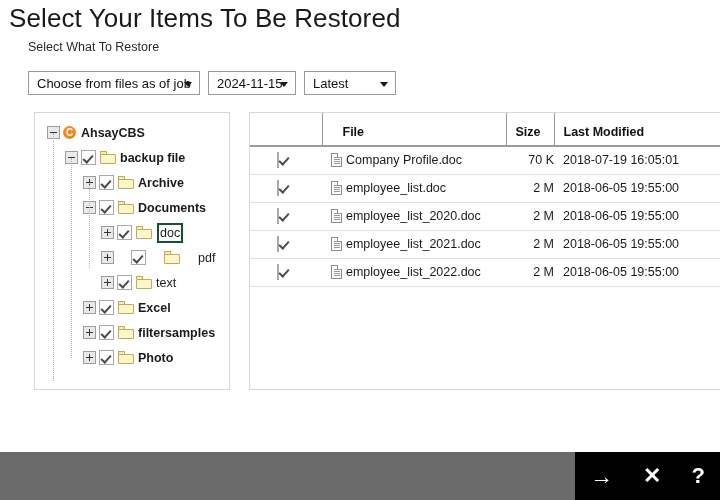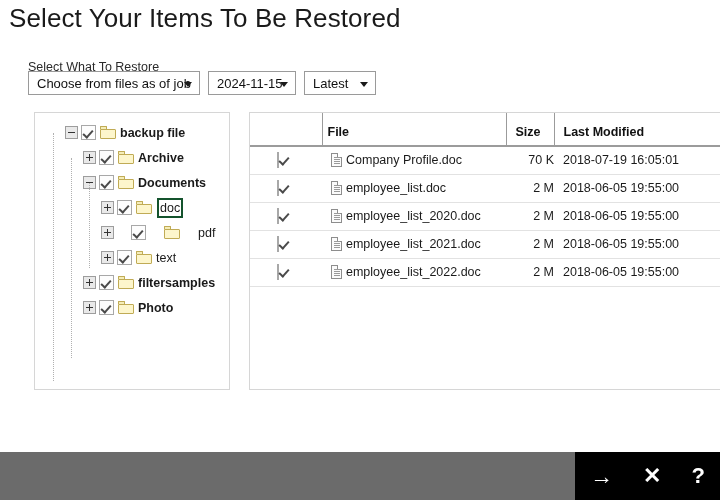--- a/index.html
+++ b/index.html
@@ -30,7 +30,7 @@
   
   .controls-label {
     position: absolute;
-    left: 28px; top: 60px;
+    left: 28px; top: 40px;
     font-size: 12.5px;
     color: #2b2b2b;
     white-space: nowrap;

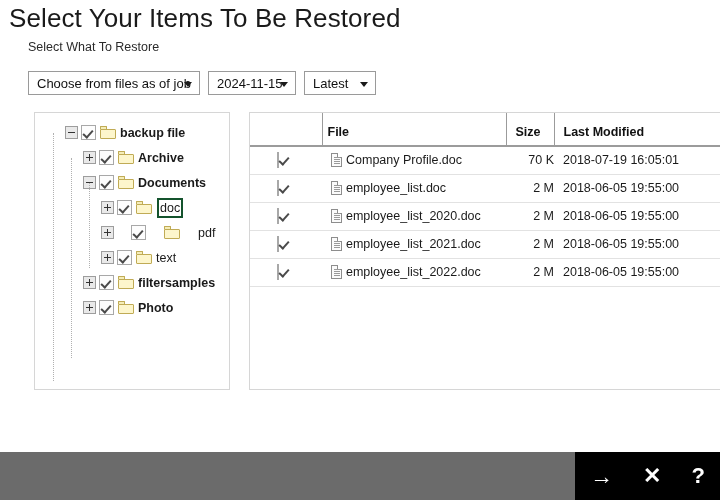--- a/index.html
+++ b/index.html
@@ -65,7 +65,7 @@
   }
   .sel-w1 { width: 172px; }
   .sel-w2 { width: 88px; }
-  .sel-w3 { width: 72px; }
+  .sel-w3 { width: 92px; }
 
   
   .tree-panel {

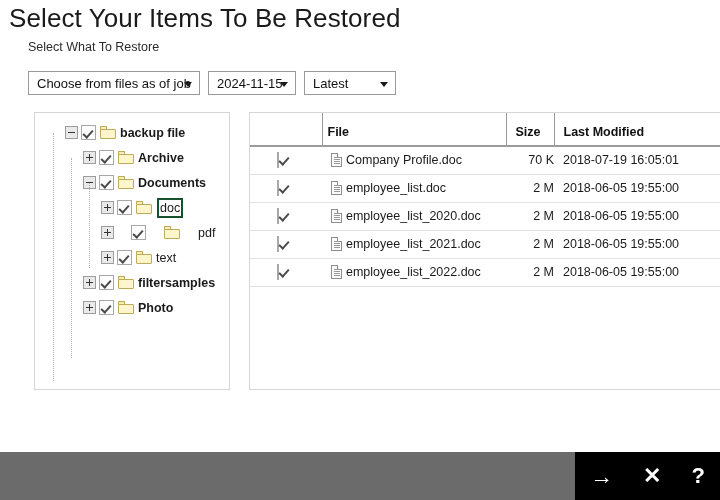--- a/index.html
+++ b/index.html
@@ -310,6 +310,11 @@
   <div class="tree-panel">
     <div class="tree" id="tree-host">
 
+      <div class="tree-row" style="padding-left:12px;">
+        <span class="toggle"></span>
+        <span class="cbs-logo"></span>
+        <span class="tree-label bold">AhsayCBS</span>
+      </div>
       <div id="tree-nodes">
           <div class="tree-row" style="padding-left: 30px;">
             <span class="toggle"></span>

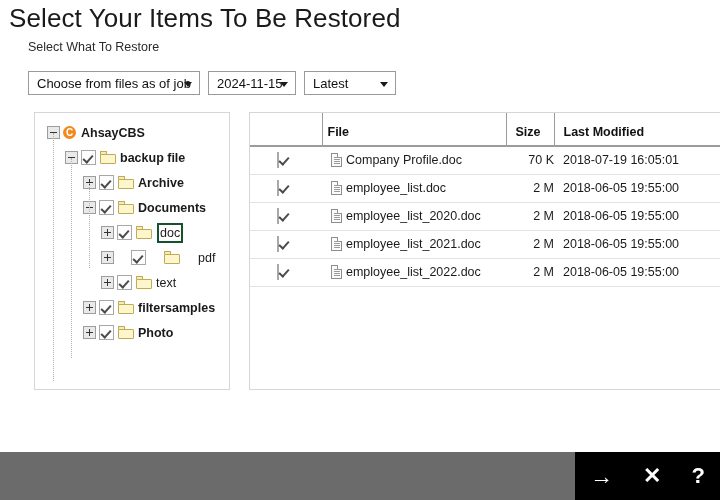--- a/index.html
+++ b/index.html
@@ -216,7 +216,7 @@
     padding: 0 0 6px 0;
   }
   .ftable thead th.c-chk { width: 72px; border-bottom: 2px solid #9b9b9b; }
-  .ftable thead th.c-file { width: 184px; border-left: 1px solid #9b9b9b; padding-left: 5px; }
+  .ftable thead th.c-file { width: 184px; border-left: 1px solid #9b9b9b; padding-left: 20px; }
   .ftable thead th.c-size { width: 48px; border-left: 1px solid #9b9b9b; padding-left: 9px; }
   .ftable thead th.c-mod { border-left: 1px solid #9b9b9b; padding-left: 9px; }
   .ftable tbody td {

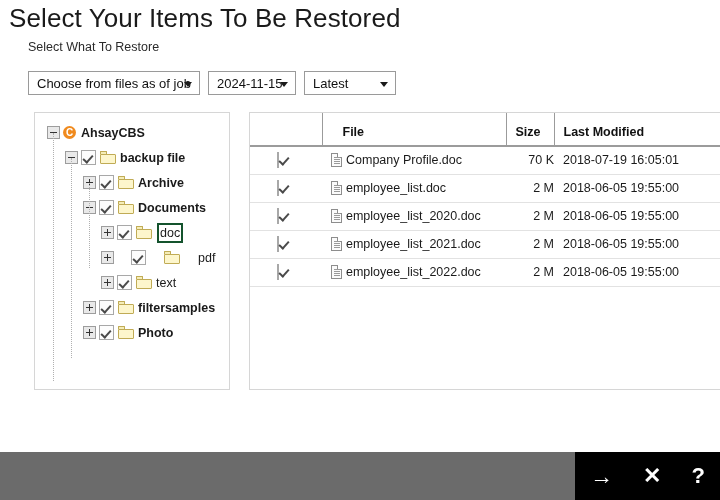--- a/index.html
+++ b/index.html
@@ -369,6 +369,15 @@
               <span class="body"></span>
             </span>
             <span class="tree-label">text</span>
+          </div>
+          <div class="tree-row" style="padding-left: 48px;">
+            <span class="toggle plus"></span>
+            <span class="chk"></span>
+            <span class="folder">
+              <span class="tab"></span>
+              <span class="body"></span>
+            </span>
+            <span class="tree-label bold">Excel</span>
           </div>
           <div class="tree-row" style="padding-left: 48px;">
             <span class="toggle plus"></span>

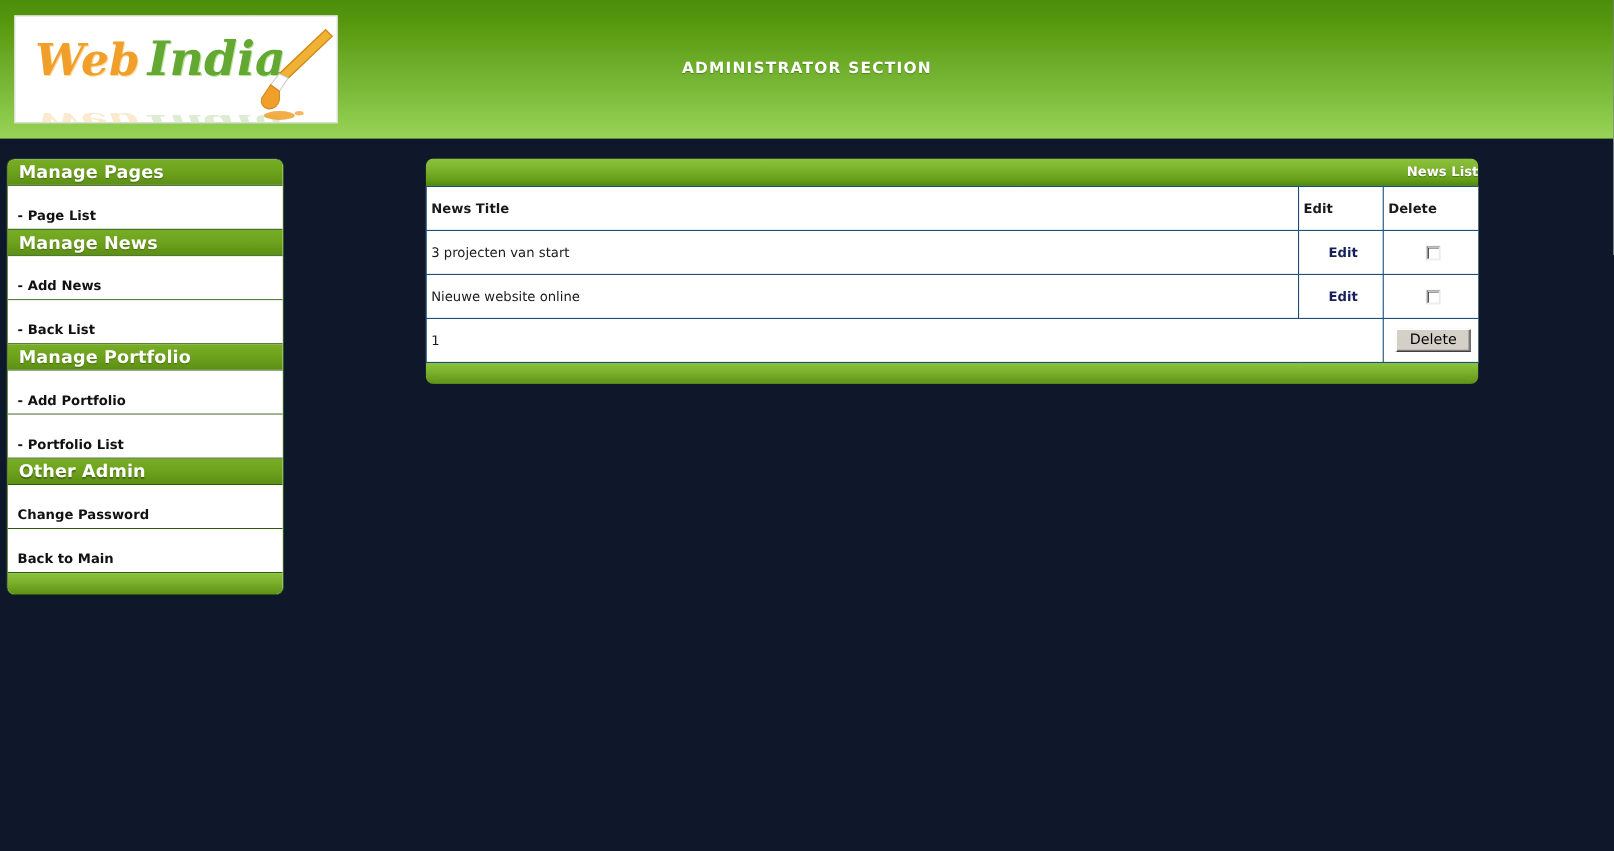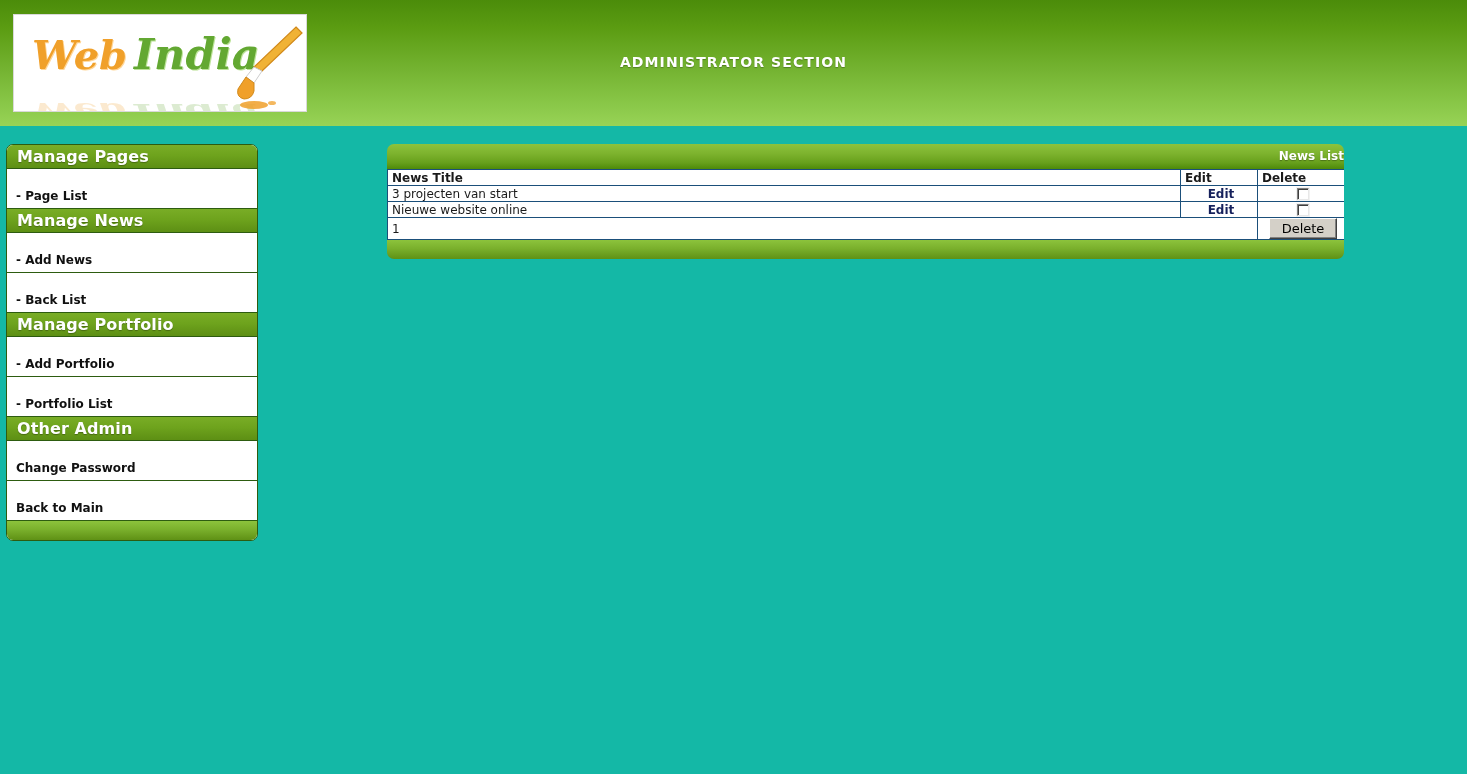--- a/index.html
+++ b/index.html
@@ -14,7 +14,7 @@
     width: 1467px;
     height: 774px;
     overflow: hidden;
-    background: #14b8a6;
+    background: #0f172a;
   }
+---+
### THE PROBLEM
Each line in the data that holds the word "background" must be copied.

### EXERCISE RESULT
-    background: #14b8a6;
+    background: #0f172a;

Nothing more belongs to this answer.